**WHAT THE EXERCISE ASKS**
Return every line of text in the rows below unchanged, word for word, and leave the pictures out of your answer.
ENTRIES SUPPLIED: Begin
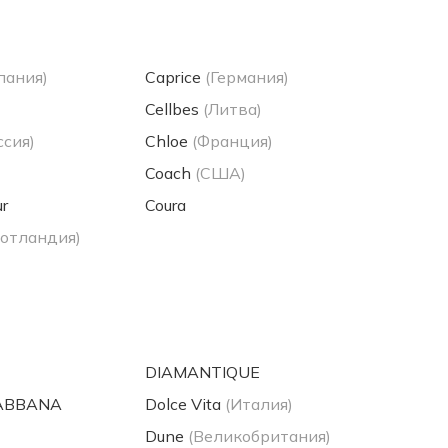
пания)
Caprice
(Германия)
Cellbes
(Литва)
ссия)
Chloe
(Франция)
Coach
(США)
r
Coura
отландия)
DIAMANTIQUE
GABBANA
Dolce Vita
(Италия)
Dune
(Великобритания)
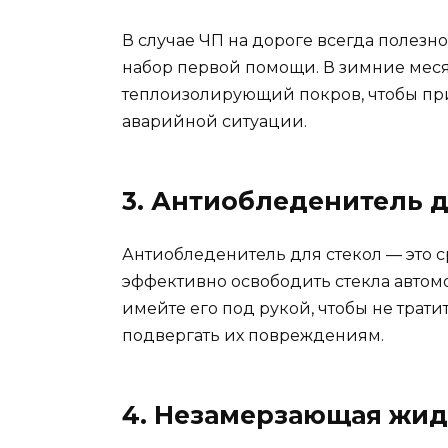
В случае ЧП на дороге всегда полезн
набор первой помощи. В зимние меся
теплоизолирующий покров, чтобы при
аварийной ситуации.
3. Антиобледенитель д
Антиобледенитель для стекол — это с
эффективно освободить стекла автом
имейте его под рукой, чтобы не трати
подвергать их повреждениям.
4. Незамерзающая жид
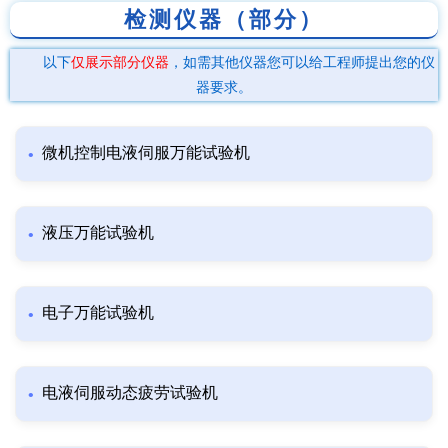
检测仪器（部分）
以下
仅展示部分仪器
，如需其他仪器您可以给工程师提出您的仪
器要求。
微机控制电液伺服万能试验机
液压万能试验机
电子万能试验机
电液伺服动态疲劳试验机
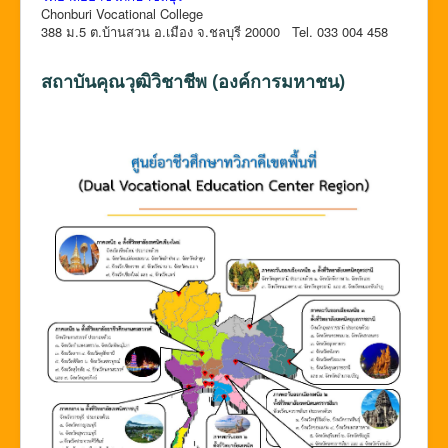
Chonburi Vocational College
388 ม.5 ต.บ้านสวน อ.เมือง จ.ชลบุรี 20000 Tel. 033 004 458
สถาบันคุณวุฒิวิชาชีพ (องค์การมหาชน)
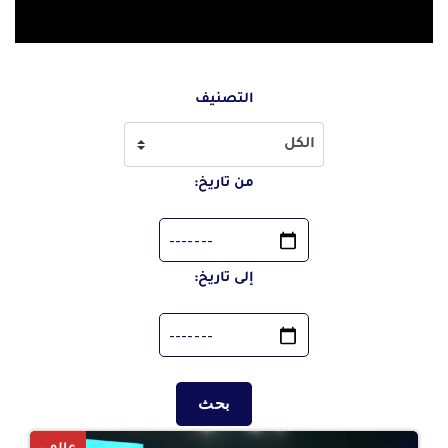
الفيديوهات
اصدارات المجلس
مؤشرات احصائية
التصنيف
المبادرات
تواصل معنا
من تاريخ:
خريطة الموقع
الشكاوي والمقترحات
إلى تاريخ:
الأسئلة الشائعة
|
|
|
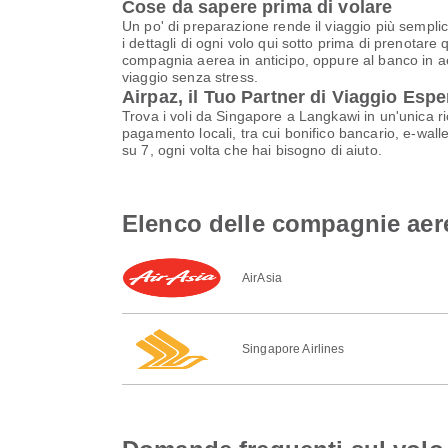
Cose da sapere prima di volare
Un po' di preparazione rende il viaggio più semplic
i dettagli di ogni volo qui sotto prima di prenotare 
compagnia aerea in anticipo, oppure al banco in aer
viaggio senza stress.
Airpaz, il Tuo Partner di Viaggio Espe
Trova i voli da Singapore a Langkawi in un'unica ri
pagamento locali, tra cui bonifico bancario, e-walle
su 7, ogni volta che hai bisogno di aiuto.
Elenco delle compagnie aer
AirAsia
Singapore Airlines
ENTRIES SUPPLIED: End
**EXERCISE RESULT**
пания)
Caprice
(Германия)
Cellbes
(Литва)
ссия)
Chloe
(Франция)
Coach
(США)
r
Coura
отландия)
DIAMANTIQUE
GABBANA
Dolce Vita
(Италия)
Dune
(Великобритания)
В случае ЧП на дороге всегда полезн
набор первой помощи. В зимние меся
теплоизолирующий покров, чтобы при
аварийной ситуации.
3. Антиобледенитель д
Антиобледенитель для стекол — это с
эффективно освободить стекла автом
имейте его под рукой, чтобы не трати
подвергать их повреждениям.
4. Незамерзающая жид
检测仪器（部分）
以下
仅展示部分仪器
，如需其他仪器您可以给工程师提出您的仪
器要求。
微机控制电液伺服万能试验机
液压万能试验机
电子万能试验机
电液伺服动态疲劳试验机
Chonburi Vocational College
388 ม.5 ต.บ้านสวน อ.เมือง จ.ชลบุรี 20000 Tel. 033 004 458
สถาบันคุณวุฒิวิชาชีพ (องค์การมหาชน)
الفيديوهات
اصدارات المجلس
مؤشرات احصائية
التصنيف
المبادرات
تواصل معنا
من تاريخ:
خريطة الموقع
الشكاوي والمقترحات
إلى تاريخ:
الأسئلة الشائعة
|
|
|
Cose da sapere prima di volare
Un po' di preparazione rende il viaggio più semplic
i dettagli di ogni volo qui sotto prima di prenotare 
compagnia aerea in anticipo, oppure al banco in aer
viaggio senza stress.
Airpaz, il Tuo Partner di Viaggio Espe
Trova i voli da Singapore a Langkawi in un'unica ri
pagamento locali, tra cui bonifico bancario, e-walle
su 7, ogni volta che hai bisogno di aiuto.
Elenco delle compagnie aer
AirAsia
Singapore Airlines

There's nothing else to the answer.